===== GIVEN RECORDS =====

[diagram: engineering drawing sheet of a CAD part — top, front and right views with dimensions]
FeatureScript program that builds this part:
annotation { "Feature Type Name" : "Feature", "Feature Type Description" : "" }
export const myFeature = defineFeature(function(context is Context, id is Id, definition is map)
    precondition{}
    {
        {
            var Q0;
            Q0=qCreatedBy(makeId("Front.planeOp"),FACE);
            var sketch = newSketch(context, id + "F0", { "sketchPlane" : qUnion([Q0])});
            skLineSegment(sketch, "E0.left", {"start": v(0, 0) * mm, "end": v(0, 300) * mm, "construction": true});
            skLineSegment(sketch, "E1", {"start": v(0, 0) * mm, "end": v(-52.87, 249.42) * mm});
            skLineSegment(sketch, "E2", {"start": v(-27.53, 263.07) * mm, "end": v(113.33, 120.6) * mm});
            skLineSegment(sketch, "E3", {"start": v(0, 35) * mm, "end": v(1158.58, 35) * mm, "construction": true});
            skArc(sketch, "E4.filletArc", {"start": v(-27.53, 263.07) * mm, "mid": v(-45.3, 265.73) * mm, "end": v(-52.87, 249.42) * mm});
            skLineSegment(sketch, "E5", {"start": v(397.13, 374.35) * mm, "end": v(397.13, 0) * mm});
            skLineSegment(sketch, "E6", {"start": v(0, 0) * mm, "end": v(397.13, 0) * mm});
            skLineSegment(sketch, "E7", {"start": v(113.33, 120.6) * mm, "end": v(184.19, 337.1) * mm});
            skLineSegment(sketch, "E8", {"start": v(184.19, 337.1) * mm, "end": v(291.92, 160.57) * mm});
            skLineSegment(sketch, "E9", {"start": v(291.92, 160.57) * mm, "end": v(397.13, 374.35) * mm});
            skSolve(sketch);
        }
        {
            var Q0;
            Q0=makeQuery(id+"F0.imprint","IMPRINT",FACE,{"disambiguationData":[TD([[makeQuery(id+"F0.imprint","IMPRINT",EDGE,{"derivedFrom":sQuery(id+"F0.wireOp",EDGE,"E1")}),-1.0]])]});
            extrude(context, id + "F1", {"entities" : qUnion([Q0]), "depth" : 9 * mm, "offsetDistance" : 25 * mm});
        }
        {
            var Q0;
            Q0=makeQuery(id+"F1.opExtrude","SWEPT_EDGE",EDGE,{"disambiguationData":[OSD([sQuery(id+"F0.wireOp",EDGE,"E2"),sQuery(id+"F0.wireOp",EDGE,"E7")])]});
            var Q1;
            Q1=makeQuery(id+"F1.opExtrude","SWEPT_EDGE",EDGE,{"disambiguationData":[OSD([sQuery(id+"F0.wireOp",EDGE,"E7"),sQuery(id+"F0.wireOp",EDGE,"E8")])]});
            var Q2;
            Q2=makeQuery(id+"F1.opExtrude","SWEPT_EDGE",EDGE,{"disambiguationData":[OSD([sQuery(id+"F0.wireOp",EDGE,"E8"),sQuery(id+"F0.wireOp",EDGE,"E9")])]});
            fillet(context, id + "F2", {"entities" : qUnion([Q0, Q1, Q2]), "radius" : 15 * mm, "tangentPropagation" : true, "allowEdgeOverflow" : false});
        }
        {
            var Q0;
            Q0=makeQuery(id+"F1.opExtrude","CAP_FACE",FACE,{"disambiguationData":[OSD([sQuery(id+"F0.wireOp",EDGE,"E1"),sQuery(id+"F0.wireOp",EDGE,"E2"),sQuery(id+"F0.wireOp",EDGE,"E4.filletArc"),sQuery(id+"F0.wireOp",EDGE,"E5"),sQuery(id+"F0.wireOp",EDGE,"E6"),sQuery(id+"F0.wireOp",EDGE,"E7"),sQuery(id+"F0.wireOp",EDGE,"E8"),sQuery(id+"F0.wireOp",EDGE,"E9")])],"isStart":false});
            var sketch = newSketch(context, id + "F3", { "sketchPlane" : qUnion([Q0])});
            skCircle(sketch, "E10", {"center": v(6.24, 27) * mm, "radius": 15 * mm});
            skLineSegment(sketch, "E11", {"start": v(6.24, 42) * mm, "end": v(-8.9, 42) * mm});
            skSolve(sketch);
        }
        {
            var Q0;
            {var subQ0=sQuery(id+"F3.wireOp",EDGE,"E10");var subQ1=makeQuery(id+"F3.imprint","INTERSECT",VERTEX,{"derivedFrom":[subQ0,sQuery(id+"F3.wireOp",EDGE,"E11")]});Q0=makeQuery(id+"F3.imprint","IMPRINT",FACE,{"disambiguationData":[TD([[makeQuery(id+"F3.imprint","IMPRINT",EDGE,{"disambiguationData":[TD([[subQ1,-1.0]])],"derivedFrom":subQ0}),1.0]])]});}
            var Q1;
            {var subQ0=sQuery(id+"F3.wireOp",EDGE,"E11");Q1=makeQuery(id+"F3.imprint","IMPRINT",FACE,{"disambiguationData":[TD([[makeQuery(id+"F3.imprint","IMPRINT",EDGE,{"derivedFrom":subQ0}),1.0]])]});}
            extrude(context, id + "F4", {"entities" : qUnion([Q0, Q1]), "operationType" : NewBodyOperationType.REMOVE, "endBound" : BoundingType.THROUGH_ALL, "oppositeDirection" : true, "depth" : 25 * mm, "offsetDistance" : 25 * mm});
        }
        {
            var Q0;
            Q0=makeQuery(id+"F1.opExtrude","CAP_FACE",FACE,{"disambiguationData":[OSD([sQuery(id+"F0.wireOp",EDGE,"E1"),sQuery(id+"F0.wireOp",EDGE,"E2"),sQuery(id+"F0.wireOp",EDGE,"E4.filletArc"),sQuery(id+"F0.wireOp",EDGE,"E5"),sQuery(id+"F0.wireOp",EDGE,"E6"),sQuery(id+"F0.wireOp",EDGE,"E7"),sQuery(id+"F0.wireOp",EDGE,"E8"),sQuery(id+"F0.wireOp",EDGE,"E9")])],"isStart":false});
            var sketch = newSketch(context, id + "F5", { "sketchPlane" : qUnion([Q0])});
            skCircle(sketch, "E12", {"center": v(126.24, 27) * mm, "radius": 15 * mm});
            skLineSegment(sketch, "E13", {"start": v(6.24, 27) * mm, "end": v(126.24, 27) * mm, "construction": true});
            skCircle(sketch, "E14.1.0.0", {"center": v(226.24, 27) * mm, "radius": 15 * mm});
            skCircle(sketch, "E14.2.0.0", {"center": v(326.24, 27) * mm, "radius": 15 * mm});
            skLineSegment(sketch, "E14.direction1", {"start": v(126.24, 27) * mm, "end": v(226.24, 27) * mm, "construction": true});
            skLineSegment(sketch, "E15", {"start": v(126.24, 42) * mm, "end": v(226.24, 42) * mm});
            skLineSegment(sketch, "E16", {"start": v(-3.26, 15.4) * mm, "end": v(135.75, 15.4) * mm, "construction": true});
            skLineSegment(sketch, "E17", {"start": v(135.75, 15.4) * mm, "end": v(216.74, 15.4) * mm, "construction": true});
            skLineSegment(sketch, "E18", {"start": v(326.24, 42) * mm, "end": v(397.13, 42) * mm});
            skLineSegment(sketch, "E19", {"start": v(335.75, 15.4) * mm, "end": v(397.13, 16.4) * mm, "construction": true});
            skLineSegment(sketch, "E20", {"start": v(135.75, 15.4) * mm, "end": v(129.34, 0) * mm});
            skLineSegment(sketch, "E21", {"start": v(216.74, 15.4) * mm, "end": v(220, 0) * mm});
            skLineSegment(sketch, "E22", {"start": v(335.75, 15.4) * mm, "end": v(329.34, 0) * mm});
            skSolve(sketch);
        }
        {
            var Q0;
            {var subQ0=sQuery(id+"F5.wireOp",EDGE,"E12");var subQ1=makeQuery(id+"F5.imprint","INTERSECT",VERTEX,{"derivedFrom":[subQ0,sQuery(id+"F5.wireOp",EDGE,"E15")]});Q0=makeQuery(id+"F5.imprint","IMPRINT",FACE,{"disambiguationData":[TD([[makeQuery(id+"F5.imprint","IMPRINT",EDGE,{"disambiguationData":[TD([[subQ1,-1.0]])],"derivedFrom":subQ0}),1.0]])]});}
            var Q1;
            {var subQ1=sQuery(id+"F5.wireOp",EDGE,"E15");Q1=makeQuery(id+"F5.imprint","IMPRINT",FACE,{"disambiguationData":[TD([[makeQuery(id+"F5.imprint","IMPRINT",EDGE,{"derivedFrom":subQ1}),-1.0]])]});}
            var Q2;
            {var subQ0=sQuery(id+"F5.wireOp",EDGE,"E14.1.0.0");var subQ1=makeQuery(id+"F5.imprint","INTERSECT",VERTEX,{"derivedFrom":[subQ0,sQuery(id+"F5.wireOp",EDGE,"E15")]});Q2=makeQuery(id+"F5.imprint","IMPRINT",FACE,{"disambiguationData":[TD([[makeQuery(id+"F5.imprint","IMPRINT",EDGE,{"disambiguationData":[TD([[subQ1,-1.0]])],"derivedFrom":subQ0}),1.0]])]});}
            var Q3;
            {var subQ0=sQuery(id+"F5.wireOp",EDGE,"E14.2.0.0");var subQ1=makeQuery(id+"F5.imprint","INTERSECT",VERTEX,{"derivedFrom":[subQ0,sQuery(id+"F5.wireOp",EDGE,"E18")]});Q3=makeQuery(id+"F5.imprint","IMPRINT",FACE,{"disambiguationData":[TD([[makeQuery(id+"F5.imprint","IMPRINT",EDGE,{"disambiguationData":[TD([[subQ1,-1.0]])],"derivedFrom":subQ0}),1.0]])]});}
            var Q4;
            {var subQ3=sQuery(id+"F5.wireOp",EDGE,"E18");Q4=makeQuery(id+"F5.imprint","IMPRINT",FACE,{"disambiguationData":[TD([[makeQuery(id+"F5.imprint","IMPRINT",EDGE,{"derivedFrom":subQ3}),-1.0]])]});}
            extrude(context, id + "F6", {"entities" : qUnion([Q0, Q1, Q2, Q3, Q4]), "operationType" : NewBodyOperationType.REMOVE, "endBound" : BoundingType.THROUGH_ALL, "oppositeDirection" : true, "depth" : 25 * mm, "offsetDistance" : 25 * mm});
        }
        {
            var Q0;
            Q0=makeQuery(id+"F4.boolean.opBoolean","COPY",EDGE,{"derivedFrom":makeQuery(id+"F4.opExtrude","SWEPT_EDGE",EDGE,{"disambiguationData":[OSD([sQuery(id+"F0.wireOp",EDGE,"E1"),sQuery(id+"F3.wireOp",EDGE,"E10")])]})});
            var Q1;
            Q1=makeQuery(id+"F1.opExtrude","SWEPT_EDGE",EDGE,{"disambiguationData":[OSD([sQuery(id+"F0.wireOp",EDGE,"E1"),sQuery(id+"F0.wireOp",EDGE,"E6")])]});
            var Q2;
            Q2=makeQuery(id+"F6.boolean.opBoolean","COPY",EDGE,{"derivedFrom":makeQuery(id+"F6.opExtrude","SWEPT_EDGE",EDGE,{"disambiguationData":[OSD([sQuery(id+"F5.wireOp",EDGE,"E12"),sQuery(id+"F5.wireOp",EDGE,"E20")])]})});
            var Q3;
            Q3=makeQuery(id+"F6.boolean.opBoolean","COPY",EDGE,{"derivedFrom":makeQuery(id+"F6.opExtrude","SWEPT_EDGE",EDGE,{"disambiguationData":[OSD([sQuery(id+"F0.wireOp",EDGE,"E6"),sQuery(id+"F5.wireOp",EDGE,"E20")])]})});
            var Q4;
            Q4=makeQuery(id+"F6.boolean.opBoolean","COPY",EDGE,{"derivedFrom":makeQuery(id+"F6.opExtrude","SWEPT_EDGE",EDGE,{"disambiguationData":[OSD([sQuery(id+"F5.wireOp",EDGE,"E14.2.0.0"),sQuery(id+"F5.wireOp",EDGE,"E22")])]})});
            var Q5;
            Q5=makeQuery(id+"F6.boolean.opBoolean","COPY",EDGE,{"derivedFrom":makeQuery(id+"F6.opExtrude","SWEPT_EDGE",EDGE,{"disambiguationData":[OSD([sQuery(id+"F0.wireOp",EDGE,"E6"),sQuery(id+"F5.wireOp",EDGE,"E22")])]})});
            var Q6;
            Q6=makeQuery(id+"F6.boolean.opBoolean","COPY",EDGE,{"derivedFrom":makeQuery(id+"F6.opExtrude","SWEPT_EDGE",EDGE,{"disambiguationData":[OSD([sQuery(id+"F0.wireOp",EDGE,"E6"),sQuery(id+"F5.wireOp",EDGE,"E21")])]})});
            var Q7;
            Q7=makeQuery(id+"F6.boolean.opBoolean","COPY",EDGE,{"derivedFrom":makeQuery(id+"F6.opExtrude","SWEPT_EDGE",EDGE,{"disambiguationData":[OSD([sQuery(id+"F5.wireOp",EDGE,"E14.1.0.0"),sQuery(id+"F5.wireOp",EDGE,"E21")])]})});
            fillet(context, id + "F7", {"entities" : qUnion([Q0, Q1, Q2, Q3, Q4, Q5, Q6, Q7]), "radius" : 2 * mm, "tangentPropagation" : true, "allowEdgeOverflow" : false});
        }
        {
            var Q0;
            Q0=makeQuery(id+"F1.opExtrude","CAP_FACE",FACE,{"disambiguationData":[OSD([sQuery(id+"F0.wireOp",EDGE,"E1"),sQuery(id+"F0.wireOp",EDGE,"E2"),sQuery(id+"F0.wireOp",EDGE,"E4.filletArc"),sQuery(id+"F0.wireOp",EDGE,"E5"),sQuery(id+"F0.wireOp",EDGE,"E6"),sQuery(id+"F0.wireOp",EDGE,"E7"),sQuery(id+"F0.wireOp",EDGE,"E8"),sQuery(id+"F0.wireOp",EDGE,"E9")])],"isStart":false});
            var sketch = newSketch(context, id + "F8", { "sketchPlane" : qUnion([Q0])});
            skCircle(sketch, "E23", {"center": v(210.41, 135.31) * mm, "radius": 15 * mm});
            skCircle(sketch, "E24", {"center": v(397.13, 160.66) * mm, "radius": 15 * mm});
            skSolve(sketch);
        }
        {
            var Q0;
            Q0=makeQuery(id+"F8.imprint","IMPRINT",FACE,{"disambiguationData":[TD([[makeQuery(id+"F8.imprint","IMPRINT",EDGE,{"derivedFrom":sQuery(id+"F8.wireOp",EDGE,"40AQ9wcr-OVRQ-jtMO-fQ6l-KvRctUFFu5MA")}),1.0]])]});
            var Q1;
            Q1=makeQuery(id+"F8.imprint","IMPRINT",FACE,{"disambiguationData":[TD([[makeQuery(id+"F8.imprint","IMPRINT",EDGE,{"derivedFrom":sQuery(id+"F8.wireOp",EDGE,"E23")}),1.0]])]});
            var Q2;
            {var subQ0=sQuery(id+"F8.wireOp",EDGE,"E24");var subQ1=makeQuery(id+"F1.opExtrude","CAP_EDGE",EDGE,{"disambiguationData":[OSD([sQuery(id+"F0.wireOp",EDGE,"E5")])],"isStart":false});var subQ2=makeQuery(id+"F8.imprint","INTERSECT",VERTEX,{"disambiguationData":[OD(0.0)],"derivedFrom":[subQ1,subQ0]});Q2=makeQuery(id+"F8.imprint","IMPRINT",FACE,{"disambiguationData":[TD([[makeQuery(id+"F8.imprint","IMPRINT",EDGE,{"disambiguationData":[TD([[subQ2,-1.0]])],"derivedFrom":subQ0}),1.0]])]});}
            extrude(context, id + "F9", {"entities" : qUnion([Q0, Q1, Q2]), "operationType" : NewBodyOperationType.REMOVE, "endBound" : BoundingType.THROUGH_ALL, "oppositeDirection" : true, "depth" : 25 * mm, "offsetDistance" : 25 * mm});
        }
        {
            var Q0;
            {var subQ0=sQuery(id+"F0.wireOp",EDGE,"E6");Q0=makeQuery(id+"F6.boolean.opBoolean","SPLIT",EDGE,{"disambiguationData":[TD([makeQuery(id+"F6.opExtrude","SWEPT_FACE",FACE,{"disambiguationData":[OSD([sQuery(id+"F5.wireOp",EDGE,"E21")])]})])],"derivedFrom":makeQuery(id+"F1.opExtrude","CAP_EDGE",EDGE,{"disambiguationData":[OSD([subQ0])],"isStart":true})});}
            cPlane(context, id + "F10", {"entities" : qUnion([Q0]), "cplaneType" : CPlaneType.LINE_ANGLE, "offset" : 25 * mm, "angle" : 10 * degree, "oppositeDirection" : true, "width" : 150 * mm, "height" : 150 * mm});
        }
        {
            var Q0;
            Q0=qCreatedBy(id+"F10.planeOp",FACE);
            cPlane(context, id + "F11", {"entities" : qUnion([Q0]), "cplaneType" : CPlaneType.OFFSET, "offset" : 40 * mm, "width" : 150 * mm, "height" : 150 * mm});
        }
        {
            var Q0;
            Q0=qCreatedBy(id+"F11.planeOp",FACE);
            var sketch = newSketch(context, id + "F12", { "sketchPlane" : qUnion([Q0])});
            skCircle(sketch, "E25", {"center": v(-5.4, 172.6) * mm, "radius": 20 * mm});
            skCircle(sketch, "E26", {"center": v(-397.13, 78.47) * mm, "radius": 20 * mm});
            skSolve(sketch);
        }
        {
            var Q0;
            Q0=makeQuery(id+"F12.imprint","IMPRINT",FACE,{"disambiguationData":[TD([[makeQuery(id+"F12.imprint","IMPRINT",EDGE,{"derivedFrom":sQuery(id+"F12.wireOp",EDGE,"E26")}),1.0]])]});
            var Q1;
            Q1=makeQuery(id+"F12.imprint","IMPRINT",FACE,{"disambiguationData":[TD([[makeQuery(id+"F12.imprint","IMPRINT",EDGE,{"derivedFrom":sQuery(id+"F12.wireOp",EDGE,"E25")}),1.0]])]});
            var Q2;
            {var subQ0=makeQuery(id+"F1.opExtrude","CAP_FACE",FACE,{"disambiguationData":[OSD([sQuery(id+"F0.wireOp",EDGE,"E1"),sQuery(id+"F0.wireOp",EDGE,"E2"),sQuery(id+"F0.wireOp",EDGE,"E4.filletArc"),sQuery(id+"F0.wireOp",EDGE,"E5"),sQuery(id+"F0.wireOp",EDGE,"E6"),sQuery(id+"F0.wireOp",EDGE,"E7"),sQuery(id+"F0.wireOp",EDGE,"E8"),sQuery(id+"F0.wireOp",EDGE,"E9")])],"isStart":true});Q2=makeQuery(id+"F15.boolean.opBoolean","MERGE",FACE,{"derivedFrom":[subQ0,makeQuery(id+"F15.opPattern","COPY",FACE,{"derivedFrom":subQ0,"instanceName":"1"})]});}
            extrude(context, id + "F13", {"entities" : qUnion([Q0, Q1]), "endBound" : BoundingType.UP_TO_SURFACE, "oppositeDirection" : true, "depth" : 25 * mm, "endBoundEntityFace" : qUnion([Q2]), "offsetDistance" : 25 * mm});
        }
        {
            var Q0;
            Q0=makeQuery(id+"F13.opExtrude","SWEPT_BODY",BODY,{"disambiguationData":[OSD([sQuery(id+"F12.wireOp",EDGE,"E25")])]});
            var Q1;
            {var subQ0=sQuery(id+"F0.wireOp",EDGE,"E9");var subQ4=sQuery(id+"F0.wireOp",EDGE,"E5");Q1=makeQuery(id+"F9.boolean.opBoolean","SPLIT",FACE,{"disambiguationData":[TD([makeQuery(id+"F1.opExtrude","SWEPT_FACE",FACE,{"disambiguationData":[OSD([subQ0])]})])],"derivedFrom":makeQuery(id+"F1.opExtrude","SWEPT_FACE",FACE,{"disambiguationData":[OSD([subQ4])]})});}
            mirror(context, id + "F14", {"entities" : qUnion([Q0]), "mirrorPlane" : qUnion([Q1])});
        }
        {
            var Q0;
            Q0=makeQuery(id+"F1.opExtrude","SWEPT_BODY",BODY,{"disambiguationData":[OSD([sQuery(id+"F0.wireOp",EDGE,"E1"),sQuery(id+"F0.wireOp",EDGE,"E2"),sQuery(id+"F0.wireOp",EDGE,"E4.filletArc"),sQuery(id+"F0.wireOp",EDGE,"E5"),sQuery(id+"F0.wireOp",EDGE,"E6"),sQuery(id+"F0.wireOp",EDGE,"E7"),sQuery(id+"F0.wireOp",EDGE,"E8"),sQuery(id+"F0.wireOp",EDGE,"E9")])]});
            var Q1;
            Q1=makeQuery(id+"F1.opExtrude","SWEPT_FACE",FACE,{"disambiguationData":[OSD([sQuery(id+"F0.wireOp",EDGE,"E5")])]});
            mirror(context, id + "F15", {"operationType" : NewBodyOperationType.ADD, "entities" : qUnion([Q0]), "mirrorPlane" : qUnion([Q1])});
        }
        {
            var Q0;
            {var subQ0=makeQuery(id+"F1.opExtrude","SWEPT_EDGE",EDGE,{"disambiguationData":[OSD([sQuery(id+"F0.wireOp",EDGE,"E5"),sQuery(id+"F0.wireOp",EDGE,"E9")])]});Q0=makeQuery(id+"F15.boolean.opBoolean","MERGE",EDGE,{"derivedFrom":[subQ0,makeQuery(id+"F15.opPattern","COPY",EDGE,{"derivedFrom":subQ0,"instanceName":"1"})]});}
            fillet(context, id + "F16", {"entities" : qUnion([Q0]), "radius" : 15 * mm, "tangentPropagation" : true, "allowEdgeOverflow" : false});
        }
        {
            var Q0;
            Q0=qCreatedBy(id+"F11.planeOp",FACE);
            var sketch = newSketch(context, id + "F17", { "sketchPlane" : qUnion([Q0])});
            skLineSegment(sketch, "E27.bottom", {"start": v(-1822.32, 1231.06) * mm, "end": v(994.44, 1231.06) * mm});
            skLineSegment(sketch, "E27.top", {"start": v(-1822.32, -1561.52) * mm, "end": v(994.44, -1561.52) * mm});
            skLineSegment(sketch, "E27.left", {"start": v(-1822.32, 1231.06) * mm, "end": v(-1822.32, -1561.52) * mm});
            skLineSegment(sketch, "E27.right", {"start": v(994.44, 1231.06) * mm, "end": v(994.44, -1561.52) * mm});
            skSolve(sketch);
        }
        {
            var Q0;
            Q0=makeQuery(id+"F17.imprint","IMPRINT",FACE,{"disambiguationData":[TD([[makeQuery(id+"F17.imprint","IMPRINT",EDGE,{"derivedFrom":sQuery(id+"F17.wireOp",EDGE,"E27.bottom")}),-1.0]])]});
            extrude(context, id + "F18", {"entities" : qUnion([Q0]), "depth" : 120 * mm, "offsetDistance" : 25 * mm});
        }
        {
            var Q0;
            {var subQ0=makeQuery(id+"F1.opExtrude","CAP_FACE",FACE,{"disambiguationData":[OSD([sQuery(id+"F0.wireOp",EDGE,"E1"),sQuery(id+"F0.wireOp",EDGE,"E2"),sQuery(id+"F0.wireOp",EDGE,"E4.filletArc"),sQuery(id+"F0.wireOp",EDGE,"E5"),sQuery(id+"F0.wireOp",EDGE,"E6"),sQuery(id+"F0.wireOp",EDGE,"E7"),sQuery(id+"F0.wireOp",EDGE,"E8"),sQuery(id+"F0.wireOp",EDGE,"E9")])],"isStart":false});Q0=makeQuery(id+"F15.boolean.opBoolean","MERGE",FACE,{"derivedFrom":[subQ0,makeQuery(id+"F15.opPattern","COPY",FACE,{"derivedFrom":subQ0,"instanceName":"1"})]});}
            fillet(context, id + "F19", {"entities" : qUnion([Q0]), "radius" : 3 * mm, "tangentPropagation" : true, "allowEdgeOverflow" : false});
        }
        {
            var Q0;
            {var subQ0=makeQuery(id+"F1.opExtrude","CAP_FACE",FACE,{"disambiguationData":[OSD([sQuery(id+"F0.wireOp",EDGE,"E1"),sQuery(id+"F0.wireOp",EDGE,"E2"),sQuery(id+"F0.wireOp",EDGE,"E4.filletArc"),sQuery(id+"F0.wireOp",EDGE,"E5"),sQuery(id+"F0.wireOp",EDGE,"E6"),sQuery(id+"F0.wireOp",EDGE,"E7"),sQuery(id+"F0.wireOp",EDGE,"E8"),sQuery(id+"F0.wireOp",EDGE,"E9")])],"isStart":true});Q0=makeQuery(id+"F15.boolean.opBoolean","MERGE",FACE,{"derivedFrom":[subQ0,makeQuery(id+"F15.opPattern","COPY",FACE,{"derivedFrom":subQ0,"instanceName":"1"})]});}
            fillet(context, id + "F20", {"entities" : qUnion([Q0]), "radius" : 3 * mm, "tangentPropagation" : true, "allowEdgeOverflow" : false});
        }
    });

=====

## WHAT IS NEEDED
Render the stretch from the start of the entries through the line containing "v(-45.3, 265.73) *" as a numbered list, skipping any blank lines and including nothing beyond that stretch.

## SOLUTION BELOW
1. [diagram: engineering drawing sheet of a CAD part — top, front and right views with dimensions]
2. FeatureScript program that builds this part:
3. annotation { "Feature Type Name" : "Feature", "Feature Type Description" : "" }
4. export const myFeature = defineFeature(function(context is Context, id is Id, definition is map)
5.     precondition{}
6.     {
7.         {
8.             var Q0;
9.             Q0=qCreatedBy(makeId("Front.planeOp"),FACE);
10.             var sketch = newSketch(context, id + "F0", { "sketchPlane" : qUnion([Q0])});
11.             skLineSegment(sketch, "E0.left", {"start": v(0, 0) * mm, "end": v(0, 300) * mm, "construction": true});
12.             skLineSegment(sketch, "E1", {"start": v(0, 0) * mm, "end": v(-52.87, 249.42) * mm});
13.             skLineSegment(sketch, "E2", {"start": v(-27.53, 263.07) * mm, "end": v(113.33, 120.6) * mm});
14.             skLineSegment(sketch, "E3", {"start": v(0, 35) * mm, "end": v(1158.58, 35) * mm, "construction": true});
15.             skArc(sketch, "E4.filletArc", {"start": v(-27.53, 263.07) * mm, "mid": v(-45.3, 265.73) * mm, "end": v(-52.87, 249.42) * mm});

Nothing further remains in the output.